### Assignment
Repeat every record exactly, but keep images out of the copy.

### Source data
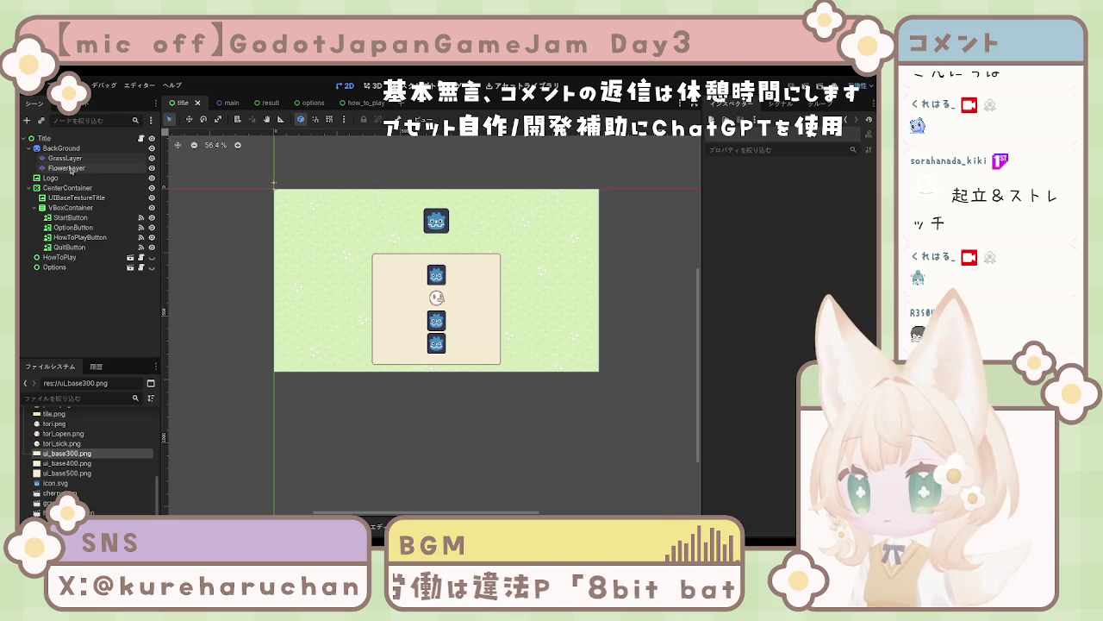
Step: Set the Options node's Transform position to x 0 and y 0
left_click(91, 269)
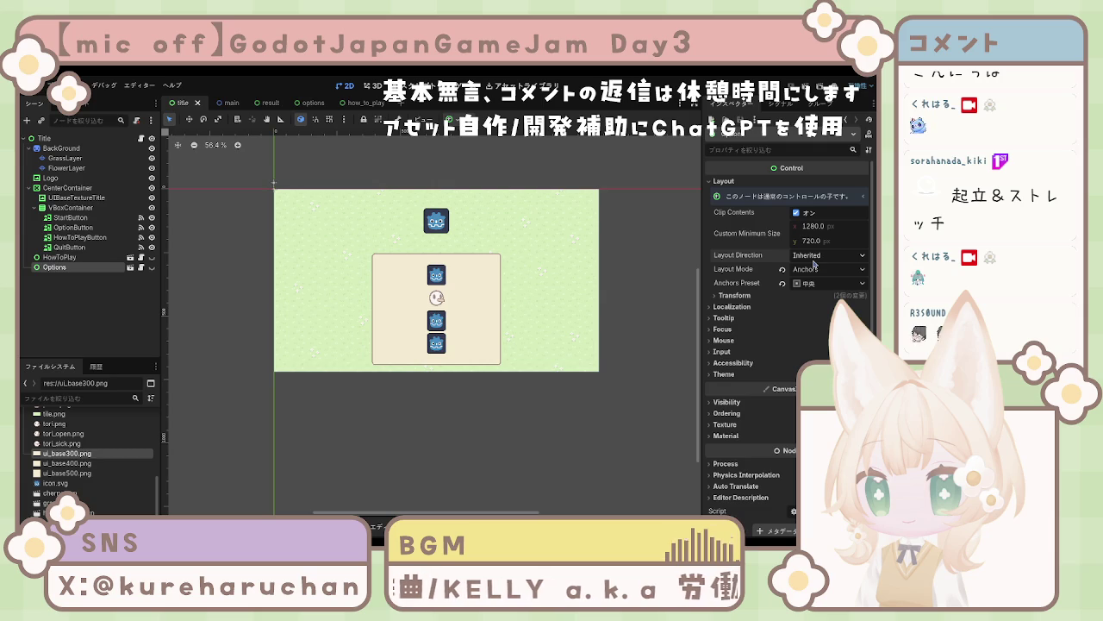
left_click(733, 295)
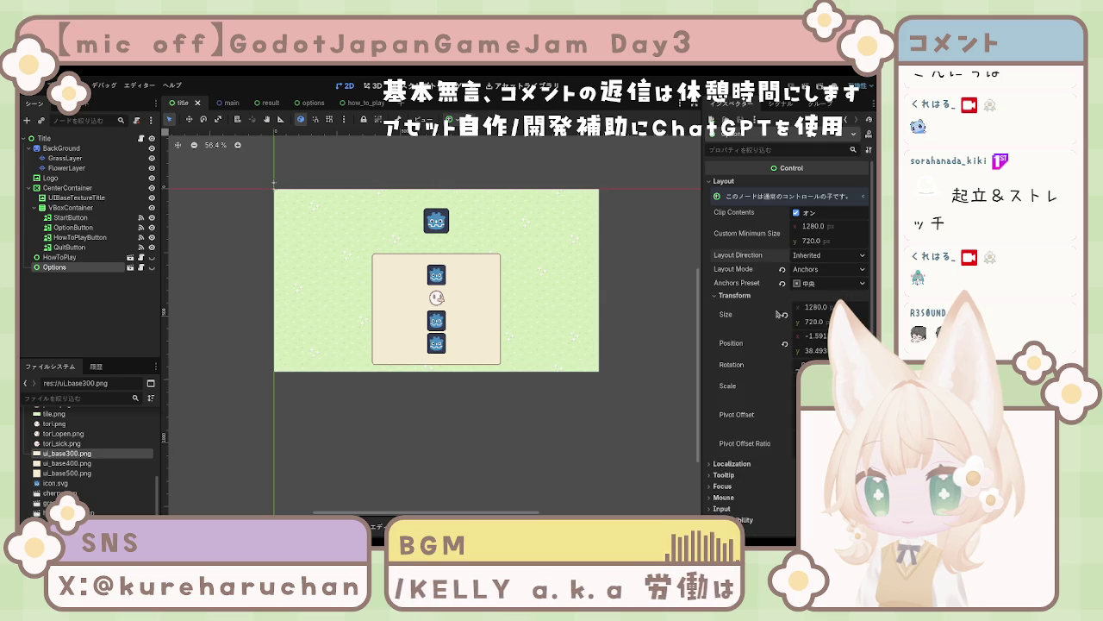
left_click(819, 336)
type("0")
key("Tab")
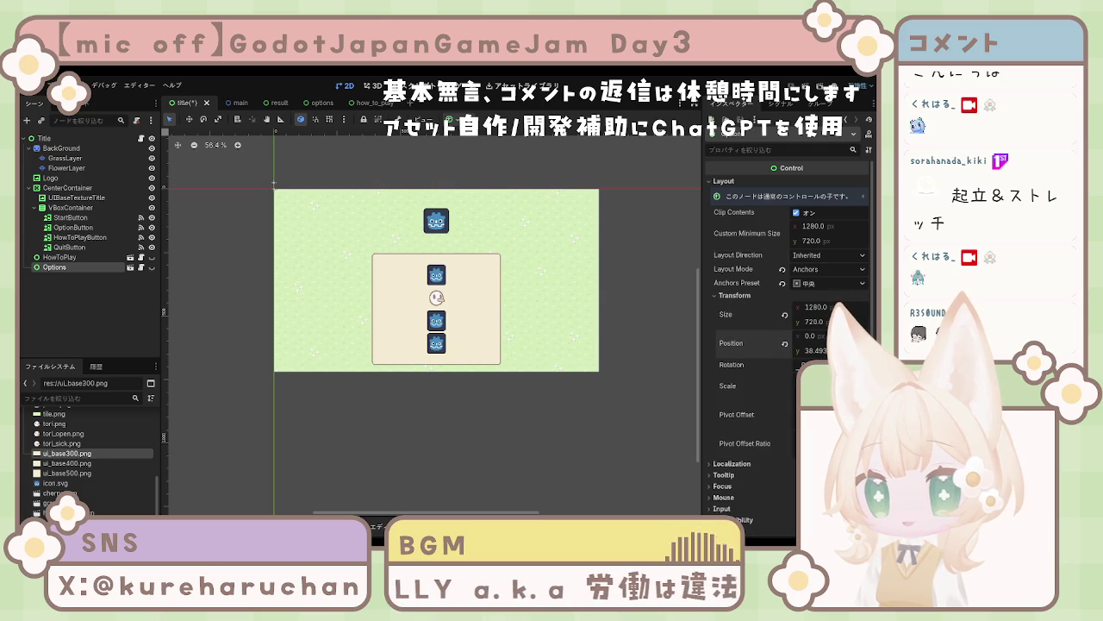
type("0")
key("Tab")
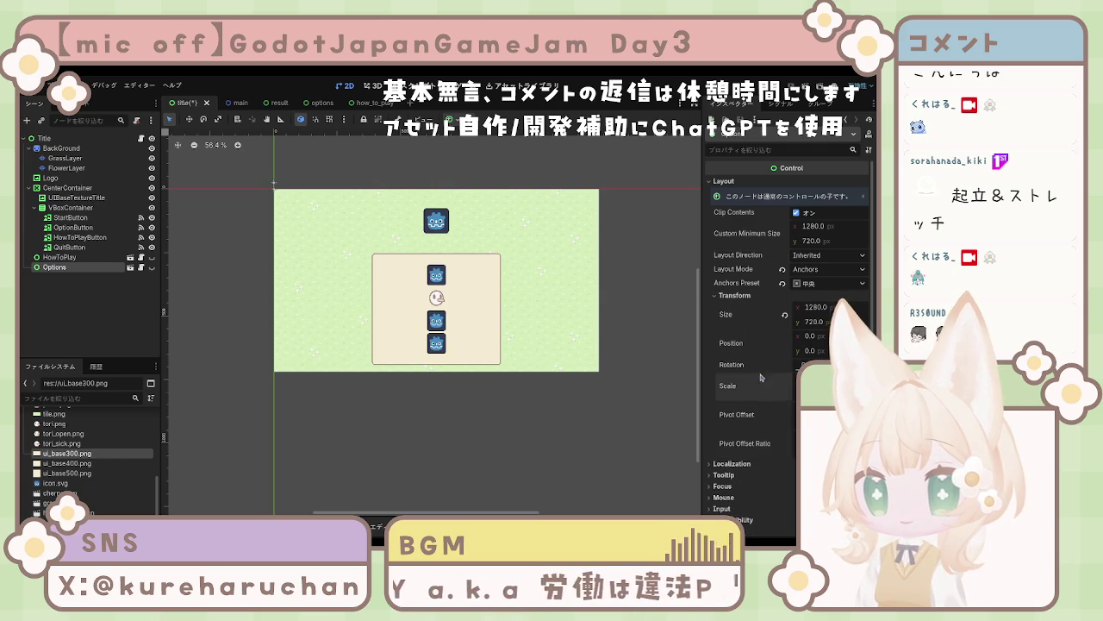
Step: Select the HowToPlay node and expand its layout properties
left_click(647, 300)
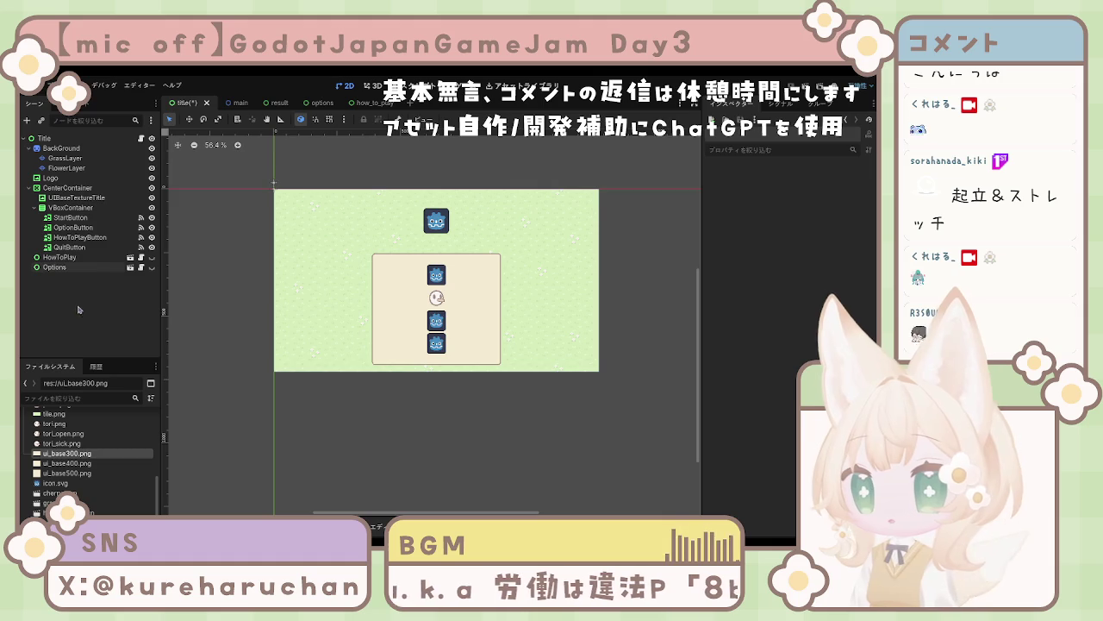
left_click(65, 260)
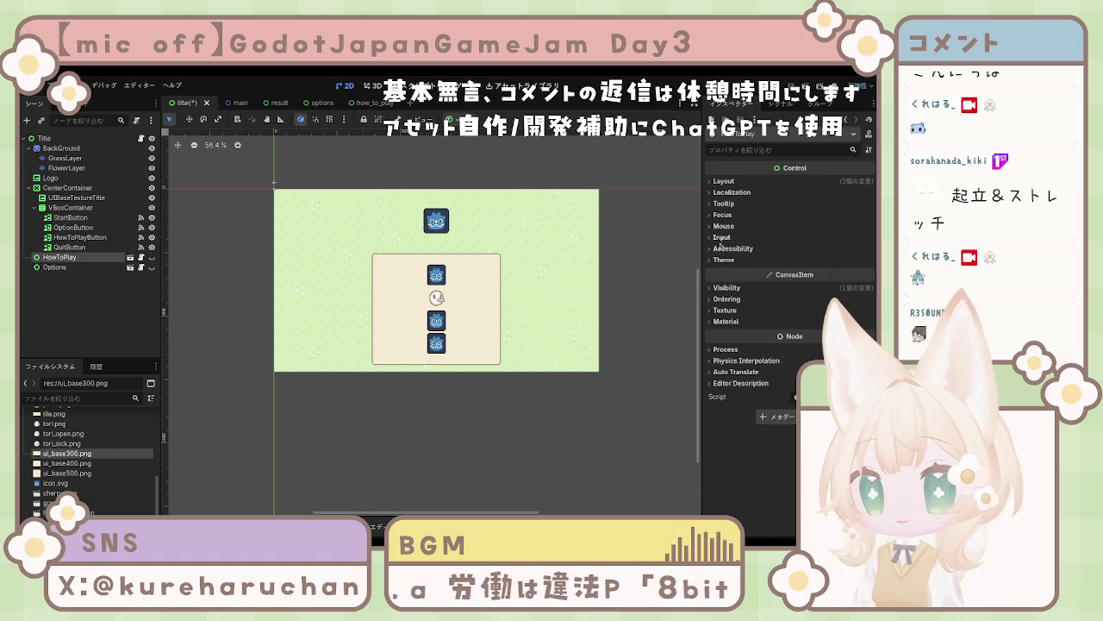
left_click(724, 181)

### Output for this task
Step: Set the Options node's Transform position to x 0 and y 0
left_click(91, 269)
left_click(733, 295)
left_click(819, 336)
type("0")
key("Tab")
type("0")
key("Tab")
Step: Select the HowToPlay node and expand its layout properties
left_click(647, 300)
left_click(65, 260)
left_click(724, 181)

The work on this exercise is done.